Abstract Modeling of supercritical CO2 injection into a deep saline aquifer from a carbonate formation (calcite and dolomite, with minor anhydrite) was performed using TOUGHREACT (Xu et al. 2006) with Pitzer ion-interaction model implementation for handling high salinity problems (Zhang et al. 2006). The formation brine salinity is ~225,000 ppm (NaCl dominant), temperature at 102oC and pressure at 225 bars. CO2 injection rate was considered constant for a period of 1 year through a horizontal well in a 3D model domain. The carbonate formation was assumed to have homogeneous porosity and permeability and to be overlaid by an impermeable seal. The effect of a higher permeability fault with orientation perpendicular to the horizontal well, and bounded by the impermeable overburden, was evaluated. The impact on mineralogical and rock property changes in the saline aquifer during injection has been assessed. The simulations found that:the higher permeability fault acts as a CO2 conduit;
a dryout zone is developed within a few meters from the injection well due to displacement by supercritical CO2 and dissolution of water into CO2 stream
at the front of the dryout zone, brine is further concentrated due to water dissolution into CO2, pH is lowered from 5.5 to 3.1, halite (NaCl) and anhydrite (CaSO4) precipitate, and the brine becomes CaCl2-dominant;
near well-bore porosity reduces by ~5%-17% due to halite precipitation (dryout zone);
HCl gas is generated from the dryout front;
calcite and dolomite dissolve as the CO2 plume advances during injection;
anhydrite, however, slightly dissolves along the CO2 front, but precipitates in the area corresponding to the CO2 plume with higher proportions near well-bore.
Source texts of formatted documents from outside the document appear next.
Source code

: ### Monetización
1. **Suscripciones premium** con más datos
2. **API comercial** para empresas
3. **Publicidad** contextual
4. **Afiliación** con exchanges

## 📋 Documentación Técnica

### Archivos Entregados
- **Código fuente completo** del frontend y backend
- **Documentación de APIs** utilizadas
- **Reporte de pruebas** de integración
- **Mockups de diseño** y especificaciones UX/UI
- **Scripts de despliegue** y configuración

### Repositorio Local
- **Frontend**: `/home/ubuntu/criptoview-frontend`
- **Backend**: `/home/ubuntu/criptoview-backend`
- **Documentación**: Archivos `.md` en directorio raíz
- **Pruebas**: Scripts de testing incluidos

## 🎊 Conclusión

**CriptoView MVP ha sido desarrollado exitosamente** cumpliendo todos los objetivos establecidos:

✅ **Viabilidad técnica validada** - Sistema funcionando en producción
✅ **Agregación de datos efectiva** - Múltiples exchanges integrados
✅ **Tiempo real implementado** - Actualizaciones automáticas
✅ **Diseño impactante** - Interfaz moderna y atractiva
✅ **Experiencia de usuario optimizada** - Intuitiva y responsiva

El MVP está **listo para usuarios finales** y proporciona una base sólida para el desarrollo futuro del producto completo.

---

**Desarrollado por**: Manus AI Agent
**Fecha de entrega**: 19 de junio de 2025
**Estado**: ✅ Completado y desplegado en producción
These findings are valuable for the assessment of injectivity changes and near well-bore stability of saline aquifers in carbonate formations during injection of CO2. The overall mineral trapping in hundreds of years is not the focuss of this paper. However, from ongoing modeling experiments, mineral trapping is anticipated to be not significant for the mineralogies and brine chemistries and salinities of the carbonate formation under assessment. This study method is useful for the further evaluation of engineering options to enhance immobile trapping of CO2 and mitigation measures for potential injectivity impairment.
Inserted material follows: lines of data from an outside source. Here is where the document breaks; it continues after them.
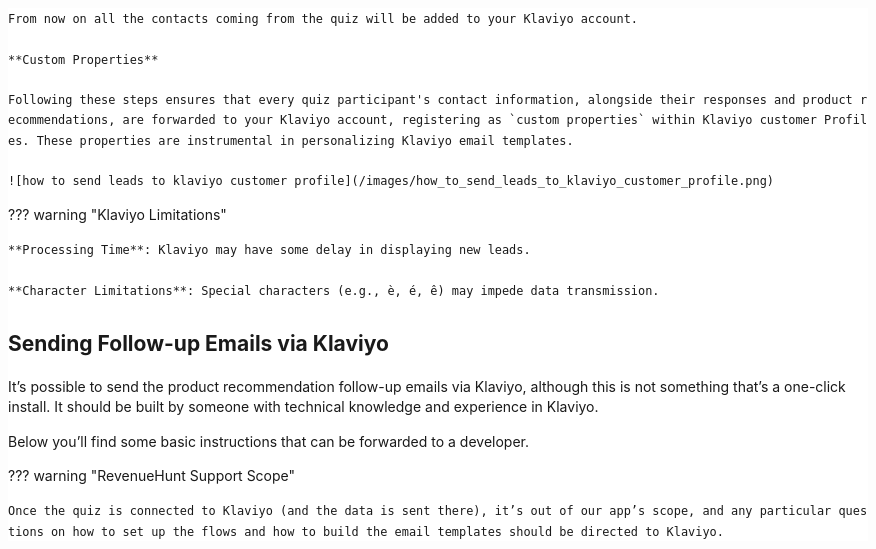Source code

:    From now on all the contacts coming from the quiz will be added to your Klaviyo account.

    **Custom Properties**

    Following these steps ensures that every quiz participant's contact information, alongside their responses and product recommendations, are forwarded to your Klaviyo account, registering as `custom properties` within Klaviyo customer Profiles. These properties are instrumental in personalizing Klaviyo email templates.

    ![how to send leads to klaviyo customer profile](/images/how_to_send_leads_to_klaviyo_customer_profile.png)

??? warning "Klaviyo Limitations"

    **Processing Time**: Klaviyo may have some delay in displaying new leads.

    **Character Limitations**: Special characters (e.g., è, é, ê) may impede data transmission.

## Sending Follow-up Emails via Klaviyo

It’s possible to send the product recommendation follow-up emails via Klaviyo, although this is not something that’s a one-click install. It should be built by someone with technical knowledge and experience in Klaviyo. 

Below you’ll find some basic instructions that can be forwarded to a developer.

??? warning "RevenueHunt Support Scope"

    Once the quiz is connected to Klaviyo (and the data is sent there), it’s out of our app’s scope, and any particular questions on how to set up the flows and how to build the email templates should be directed to Klaviyo.
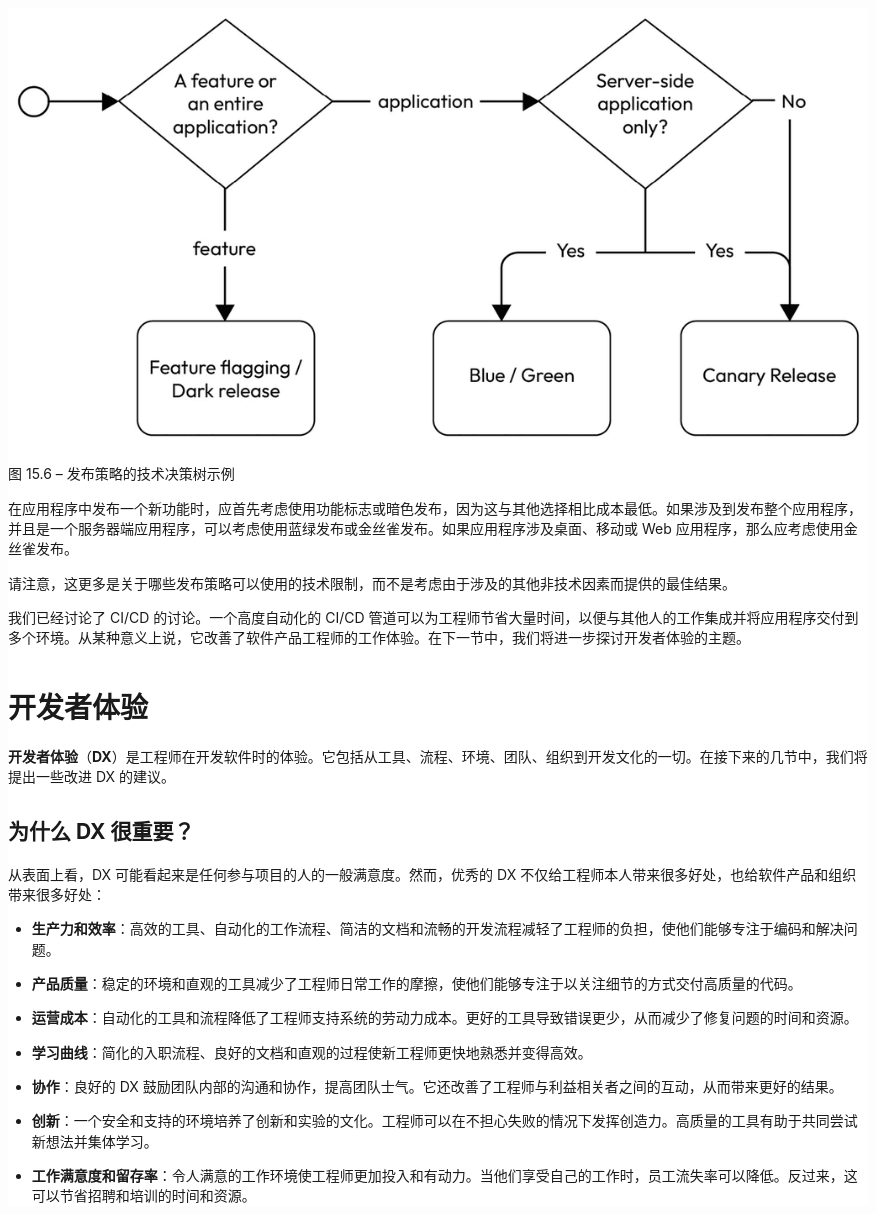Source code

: ![图 15.6 – 发布策略的技术决策树示例](img/B21737_15_6.jpg)

图 15.6 – 发布策略的技术决策树示例

在应用程序中发布一个新功能时，应首先考虑使用功能标志或暗色发布，因为这与其他选择相比成本最低。如果涉及到发布整个应用程序，并且是一个服务器端应用程序，可以考虑使用蓝绿发布或金丝雀发布。如果应用程序涉及桌面、移动或 Web 应用程序，那么应考虑使用金丝雀发布。

请注意，这更多是关于哪些发布策略可以使用的技术限制，而不是考虑由于涉及的其他非技术因素而提供的最佳结果。

我们已经讨论了 CI/CD 的讨论。一个高度自动化的 CI/CD 管道可以为工程师节省大量时间，以便与其他人的工作集成并将应用程序交付到多个环境。从某种意义上说，它改善了软件产品工程师的工作体验。在下一节中，我们将进一步探讨开发者体验的主题。

# 开发者体验

**开发者体验**（**DX**）是工程师在开发软件时的体验。它包括从工具、流程、环境、团队、组织到开发文化的一切。在接下来的几节中，我们将提出一些改进 DX 的建议。

## 为什么 DX 很重要？

从表面上看，DX 可能看起来是任何参与项目的人的一般满意度。然而，优秀的 DX 不仅给工程师本人带来很多好处，也给软件产品和组织带来很多好处：

+   **生产力和效率**：高效的工具、自动化的工作流程、简洁的文档和流畅的开发流程减轻了工程师的负担，使他们能够专注于编码和解决问题。

+   **产品质量**：稳定的环境和直观的工具减少了工程师日常工作的摩擦，使他们能够专注于以关注细节的方式交付高质量的代码。

+   **运营成本**：自动化的工具和流程降低了工程师支持系统的劳动力成本。更好的工具导致错误更少，从而减少了修复问题的时间和资源。

+   **学习曲线**：简化的入职流程、良好的文档和直观的过程使新工程师更快地熟悉并变得高效。

+   **协作**：良好的 DX 鼓励团队内部的沟通和协作，提高团队士气。它还改善了工程师与利益相关者之间的互动，从而带来更好的结果。

+   **创新**：一个安全和支持的环境培养了创新和实验的文化。工程师可以在不担心失败的情况下发挥创造力。高质量的工具有助于共同尝试新想法并集体学习。

+   **工作满意度和留存率**：令人满意的工作环境使工程师更加投入和有动力。当他们享受自己的工作时，员工流失率可以降低。反过来，这可以节省招聘和培训的时间和资源。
Introduction Carbon Capture and Storage (CCS) is one of the most technically mature options to increase energy supply while reducing CO2 emissions (e.g. Holz et al. 2001; Gale 2004; Friedmann 2007; Benson and Cole 2008). Most previous studies have concentrated on evaluating the impact of CO2 injection on saline aquifers from siliciclastic formations (Pruess et al. 2003; Chadwick et al. 2004; Doughty and Pruess 2004; Johnson et al. 2004; Forster et al. 2006; Dashtgard et al. 2008). Nevertheless, their limited availability, or their too deep occurrences, in certain specific regions with high CO2 emissions, leads saline aquifers in carbonate formations to be considered as alternative solutions for CO2 Storage (e.g.Weyburn in Canada, Li 2003; Emberley et al. 2005). The available information on the impact of CO2 injection in carbonate formations is limited. However, the general geological knowledge of rock: CO2 interaction in carbonate formations (e.g. Baines and Worden 2004) is of great value to provide a preliminary estimation of 1) the plausible reactions and products and 2) the impact on mineralogical and rock property changes.